> YOUR OBJECTIVE:
Your task is to transcribe each record exactly and to omit every image.

Stored data entries
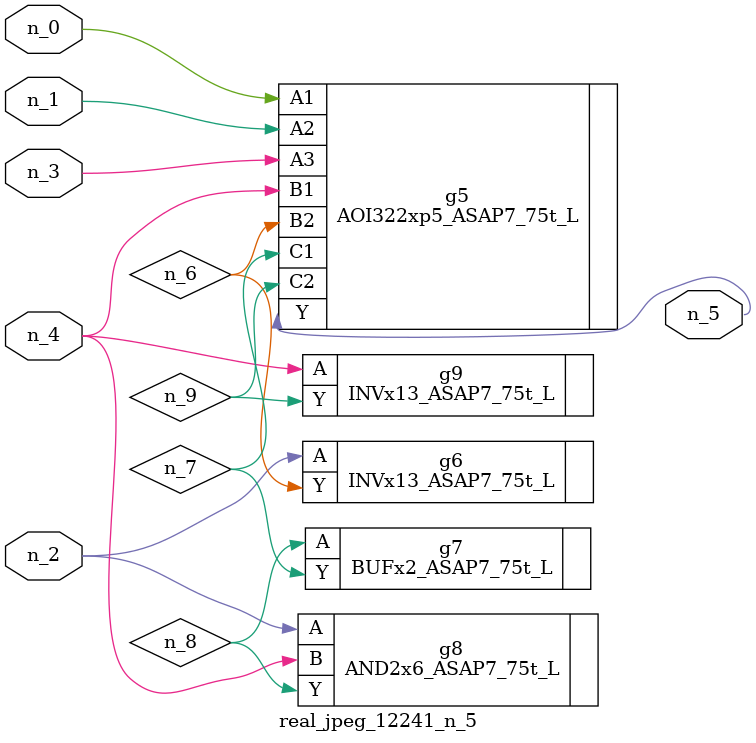
<source format=v>
module real_jpeg_12241_n_5 (n_4, n_0, n_1, n_2, n_3, n_5);

input n_4;
input n_0;
input n_1;
input n_2;
input n_3;

output n_5;

wire n_8;
wire n_6;
wire n_7;
wire n_9;

AOI322xp5_ASAP7_75t_L g5 ( 
.A1(n_0),
.A2(n_1),
.A3(n_3),
.B1(n_4),
.B2(n_6),
.C1(n_7),
.C2(n_9),
.Y(n_5)
);

INVx13_ASAP7_75t_L g6 ( 
.A(n_2),
.Y(n_6)
);

AND2x6_ASAP7_75t_L g8 ( 
.A(n_2),
.B(n_4),
.Y(n_8)
);

INVx13_ASAP7_75t_L g9 ( 
.A(n_4),
.Y(n_9)
);

BUFx2_ASAP7_75t_L g7 ( 
.A(n_8),
.Y(n_7)
);


endmodule
</source>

> ANSWER TO THIS PROBLEM:
<source format=v>
module real_jpeg_12241_n_5 (n_4, n_0, n_1, n_2, n_3, n_5);

input n_4;
input n_0;
input n_1;
input n_2;
input n_3;

output n_5;

wire n_8;
wire n_6;
wire n_7;
wire n_9;

AOI322xp5_ASAP7_75t_L g5 ( 
.A1(n_0),
.A2(n_1),
.A3(n_3),
.B1(n_4),
.B2(n_6),
.C1(n_7),
.C2(n_9),
.Y(n_5)
);

INVx13_ASAP7_75t_L g6 ( 
.A(n_2),
.Y(n_6)
);

AND2x6_ASAP7_75t_L g8 ( 
.A(n_2),
.B(n_4),
.Y(n_8)
);

INVx13_ASAP7_75t_L g9 ( 
.A(n_4),
.Y(n_9)
);

BUFx2_ASAP7_75t_L g7 ( 
.A(n_8),
.Y(n_7)
);


endmodule
</source>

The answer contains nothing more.